If there is any little you can do about “death taxes”, it is to talk to someone you expect to receive an inheritance from. In most cases, spouses and children are exempted from inheritance and estate taxes.

another way is to convince your loved ones to plan for taxes. There are several tax-saving strategies including using gifts and donations to reduce these taxes.

Set Aside Funds

As a last resort, you can set aside funds for estimated taxes. For estate taxes, if you do not make tax payments, the IRS has the authority to deduct these taxes from estate value.

Inheritance Taxes v Estate Taxes v Gift Taxes

Inheritance and estate taxes are different from gift taxes. These taxes are linked somewhat when a person uses gifts to reduce estate or inheritance taxes.

Unlike the common notion, you owe IRS gift taxes on all gifts above exempted amount.

A gift is any property that one person transfers to another with no or lower return. This includes the transfer of cash, house, property, stocks, and other assets.

The exempted amount for gifts is $ 15,000 per year as of 2021. Qualified charitable donations are also exempted. All other gifts above this threshold are taxable.
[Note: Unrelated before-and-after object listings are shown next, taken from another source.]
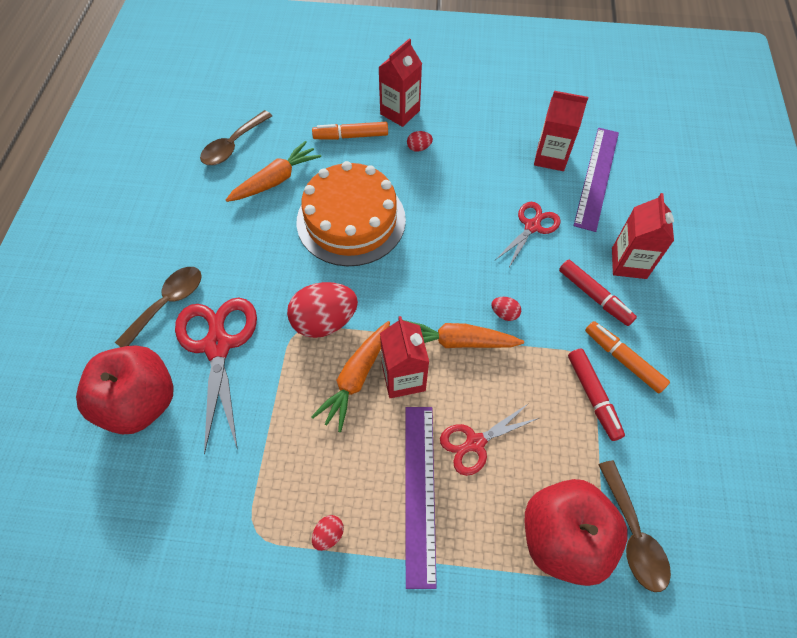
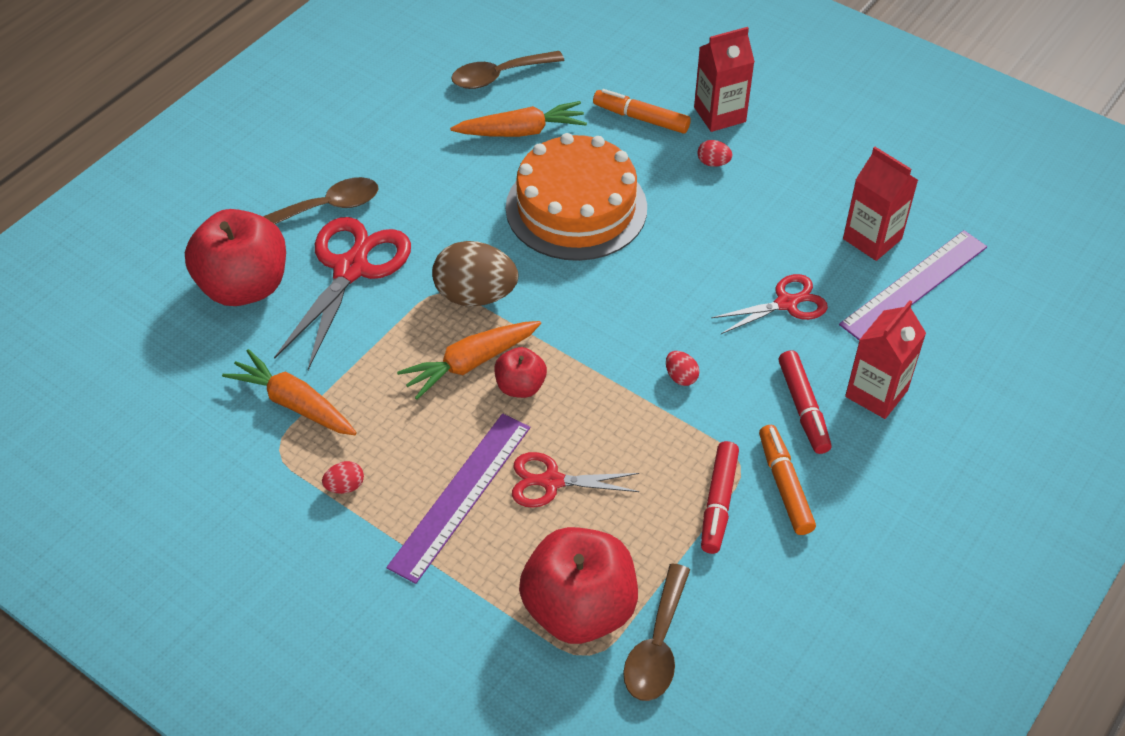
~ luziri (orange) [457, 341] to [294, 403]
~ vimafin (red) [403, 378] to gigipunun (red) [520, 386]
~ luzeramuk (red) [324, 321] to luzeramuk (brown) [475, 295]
Some exemptions for gift taxes include:

  • Tuition or medical expenses
  • Gifts within the exempted allowance of $ 15,000
  • Gifts to your Spouse
  • Gifts to a political party
  • Qualified Charitable Donations

A person may include gifts as a measure to reduce inheritance or estate gifts. However, the person must establish a history of giving gifts before claiming exemptions. The IRS may not allow all gifts or donations without any proof.